I’ve given Winkflash a lot of business lately. I carry my camera and have collected a trove of costumes so I have great seasonal photos of my Labs and compiled a calendar of each dog.
We love our dogs and love finding the gift that shows our intimacy and enjoyment of them.
I emailed Hermia’s owners this week to keep an eye on her. It’s hard to explain, but she doesn’t do the Bunny Hop when we leave the house, a dance that exactly matches the beat of the old song, accompanied by nips at my sleeves. They’ll take her to the vet this week.
The last time I observed a change in her verve, she had Lyme disease.
When Sweet Tooth began skootching her behind on the ground, her walker ended up taking her to Animal Medical for anal cancer surgery.
Our job is to concentrate on the dog rather than hiring a new secretary. We see the dog in and against the context of a other dogs. Part of our expertise is observing changes in energy and behavior.
It’s Saturday night and I’m rushing to give an Italian greyhound his Prozac. I’m the first one notified of births, engagements, deaths, travels, redecorating and moves because I step in when labor pains start and I have the keys when an owner can’t be home for the arrival of a sofa.
This is the only job in which I have taken exactly one sick day. It’s also the only job in which I incur an ongoing roster of abrasions, bruises, scratches, pulled muscles, bites and excrement under my fingernails.
With no benefits.
Each of us got into this business from something else. We stay because of the ecstasy and trust of our dogs. We each have our own style. Some of us are cozy with our dogs and each other, while some of us maintain the silent disciplines of a New Skete monk.
It was with some trepidation, then, that I entered into the space of work styles for a completely unscientific sampling of the taboo topic of what we like getting from our clients at the end of the year.

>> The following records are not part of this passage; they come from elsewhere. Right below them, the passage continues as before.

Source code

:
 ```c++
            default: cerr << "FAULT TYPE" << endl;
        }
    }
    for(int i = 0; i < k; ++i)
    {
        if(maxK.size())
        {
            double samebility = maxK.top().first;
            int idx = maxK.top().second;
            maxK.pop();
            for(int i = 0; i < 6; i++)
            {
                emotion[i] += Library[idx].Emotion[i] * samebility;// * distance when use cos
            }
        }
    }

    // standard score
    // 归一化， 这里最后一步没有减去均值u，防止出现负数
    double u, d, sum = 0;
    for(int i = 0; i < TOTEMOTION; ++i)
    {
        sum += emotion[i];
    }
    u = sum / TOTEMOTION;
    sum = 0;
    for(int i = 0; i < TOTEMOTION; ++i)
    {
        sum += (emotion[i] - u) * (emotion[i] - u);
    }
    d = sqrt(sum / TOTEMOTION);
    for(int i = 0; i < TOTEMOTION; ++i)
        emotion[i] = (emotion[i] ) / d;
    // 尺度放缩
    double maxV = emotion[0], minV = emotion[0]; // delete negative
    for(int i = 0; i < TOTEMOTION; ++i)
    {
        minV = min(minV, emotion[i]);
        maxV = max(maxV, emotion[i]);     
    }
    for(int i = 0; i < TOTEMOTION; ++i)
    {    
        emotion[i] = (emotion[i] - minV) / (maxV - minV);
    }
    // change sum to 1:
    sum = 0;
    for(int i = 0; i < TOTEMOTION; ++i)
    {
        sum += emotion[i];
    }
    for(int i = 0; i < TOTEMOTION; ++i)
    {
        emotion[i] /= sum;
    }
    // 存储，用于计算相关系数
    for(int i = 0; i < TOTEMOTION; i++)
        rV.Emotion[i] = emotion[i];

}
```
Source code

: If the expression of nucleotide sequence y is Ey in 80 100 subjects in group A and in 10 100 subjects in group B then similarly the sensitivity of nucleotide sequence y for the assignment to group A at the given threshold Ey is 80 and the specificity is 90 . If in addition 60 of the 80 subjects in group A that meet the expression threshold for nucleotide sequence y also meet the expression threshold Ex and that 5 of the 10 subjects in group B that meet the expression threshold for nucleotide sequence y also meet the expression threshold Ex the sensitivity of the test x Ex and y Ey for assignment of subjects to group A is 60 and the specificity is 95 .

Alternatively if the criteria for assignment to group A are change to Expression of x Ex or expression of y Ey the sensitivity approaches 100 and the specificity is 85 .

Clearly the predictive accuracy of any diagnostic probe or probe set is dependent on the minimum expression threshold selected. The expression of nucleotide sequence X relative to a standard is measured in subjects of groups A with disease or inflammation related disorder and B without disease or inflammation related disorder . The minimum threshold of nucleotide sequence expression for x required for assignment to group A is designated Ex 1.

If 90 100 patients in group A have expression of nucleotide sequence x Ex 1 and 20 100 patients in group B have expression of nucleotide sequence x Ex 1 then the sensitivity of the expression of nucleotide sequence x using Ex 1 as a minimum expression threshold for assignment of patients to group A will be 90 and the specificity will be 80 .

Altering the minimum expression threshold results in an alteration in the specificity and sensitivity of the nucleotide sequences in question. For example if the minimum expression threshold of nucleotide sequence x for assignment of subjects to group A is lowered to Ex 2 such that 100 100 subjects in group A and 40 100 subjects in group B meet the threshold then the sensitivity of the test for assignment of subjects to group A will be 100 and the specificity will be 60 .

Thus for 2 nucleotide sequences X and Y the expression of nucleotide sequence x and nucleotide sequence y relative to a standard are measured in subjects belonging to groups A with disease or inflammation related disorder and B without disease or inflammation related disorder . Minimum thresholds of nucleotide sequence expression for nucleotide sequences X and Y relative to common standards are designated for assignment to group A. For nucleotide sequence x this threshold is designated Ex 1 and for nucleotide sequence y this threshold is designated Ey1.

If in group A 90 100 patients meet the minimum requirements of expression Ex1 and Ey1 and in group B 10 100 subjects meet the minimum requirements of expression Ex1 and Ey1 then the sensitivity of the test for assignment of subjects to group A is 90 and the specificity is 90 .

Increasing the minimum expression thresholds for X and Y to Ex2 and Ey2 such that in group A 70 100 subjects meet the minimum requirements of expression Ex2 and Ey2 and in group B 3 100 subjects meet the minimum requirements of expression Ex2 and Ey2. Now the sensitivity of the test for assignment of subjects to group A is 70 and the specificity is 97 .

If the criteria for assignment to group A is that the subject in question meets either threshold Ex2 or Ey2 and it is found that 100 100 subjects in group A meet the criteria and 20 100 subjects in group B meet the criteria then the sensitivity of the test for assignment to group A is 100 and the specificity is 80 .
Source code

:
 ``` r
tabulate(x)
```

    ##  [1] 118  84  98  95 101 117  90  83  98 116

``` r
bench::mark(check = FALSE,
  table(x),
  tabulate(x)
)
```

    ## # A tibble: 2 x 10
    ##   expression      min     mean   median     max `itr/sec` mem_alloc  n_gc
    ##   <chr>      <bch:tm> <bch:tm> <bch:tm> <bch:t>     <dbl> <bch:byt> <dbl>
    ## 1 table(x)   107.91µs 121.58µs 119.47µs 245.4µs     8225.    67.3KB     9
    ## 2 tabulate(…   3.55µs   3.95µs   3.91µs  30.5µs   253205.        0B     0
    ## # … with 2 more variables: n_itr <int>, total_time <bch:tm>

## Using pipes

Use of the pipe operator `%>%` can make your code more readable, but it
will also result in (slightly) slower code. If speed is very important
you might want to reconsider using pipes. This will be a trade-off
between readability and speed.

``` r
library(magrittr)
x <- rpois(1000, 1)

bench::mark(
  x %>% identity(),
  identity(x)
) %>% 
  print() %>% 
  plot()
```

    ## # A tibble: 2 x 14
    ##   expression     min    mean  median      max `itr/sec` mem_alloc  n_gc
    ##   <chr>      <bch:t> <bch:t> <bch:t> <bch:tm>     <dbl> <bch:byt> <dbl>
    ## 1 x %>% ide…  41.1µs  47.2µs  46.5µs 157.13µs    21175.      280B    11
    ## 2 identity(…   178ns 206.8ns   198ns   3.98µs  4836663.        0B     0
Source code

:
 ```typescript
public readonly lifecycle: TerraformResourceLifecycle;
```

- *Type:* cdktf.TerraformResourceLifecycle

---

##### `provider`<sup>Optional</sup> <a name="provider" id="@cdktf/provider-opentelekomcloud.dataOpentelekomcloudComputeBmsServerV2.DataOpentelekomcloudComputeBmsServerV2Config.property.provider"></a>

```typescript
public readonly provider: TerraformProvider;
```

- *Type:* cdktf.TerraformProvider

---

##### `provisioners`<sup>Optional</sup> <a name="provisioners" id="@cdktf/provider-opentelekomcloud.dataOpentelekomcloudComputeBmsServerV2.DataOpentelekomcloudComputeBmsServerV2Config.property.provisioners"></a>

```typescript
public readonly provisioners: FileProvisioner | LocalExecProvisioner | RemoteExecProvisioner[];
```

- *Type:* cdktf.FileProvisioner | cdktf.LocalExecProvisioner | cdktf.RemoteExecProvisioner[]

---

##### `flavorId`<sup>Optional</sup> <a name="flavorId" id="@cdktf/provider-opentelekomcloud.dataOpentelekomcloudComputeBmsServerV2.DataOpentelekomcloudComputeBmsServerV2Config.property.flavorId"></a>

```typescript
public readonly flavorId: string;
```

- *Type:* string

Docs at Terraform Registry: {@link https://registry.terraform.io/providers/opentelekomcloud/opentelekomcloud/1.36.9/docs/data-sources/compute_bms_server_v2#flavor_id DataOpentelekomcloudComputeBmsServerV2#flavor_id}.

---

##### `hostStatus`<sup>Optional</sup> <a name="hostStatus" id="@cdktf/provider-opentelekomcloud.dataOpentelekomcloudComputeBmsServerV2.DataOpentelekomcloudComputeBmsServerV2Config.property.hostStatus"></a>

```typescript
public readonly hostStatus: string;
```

Of the eight walkers I spoke to, only one demurred that he expected nothing and was pleased by anything he got.
I guess we know who gets the re-gifted fruitcake.
From there, the answers got more uniform. Money is our favorite holiday gift. One walker added that money enclosed in a sentimental card thanking her for what she’s done for the dog is at the top of her list.
All the women melt at spa gift certificates. We’re bundled beyond gender or fashion this time of year and girly time is a rare. A massage (see pulled muscles above) or hot wax manicures for the cracked hands of winter is a blessing.
Men won’t admit to wanting the spa experience but like gift certificates for other stuff. If chosen carefully, rough weather gear is welcome. (If a store caters to hunters and ice fishermen, you’ve chosen correctly.)
One walker swoons for homemade goodies, another for booze.
The worst gaffe is no recognition of the holidays at all. We know which families are busy and/or struggling and we don’t carry grudges when there’s no fudge or an extra Andrew Jackson. But not being thanked for a year of showing up – in 38-degree rain with cookies in our pockets, hoarse with bronchitis, bloody from an encounter with an intact male golden retriever, on a humid afternoon in the 90s – is plain Scroogery.
Because that’s just the beginning of what we do.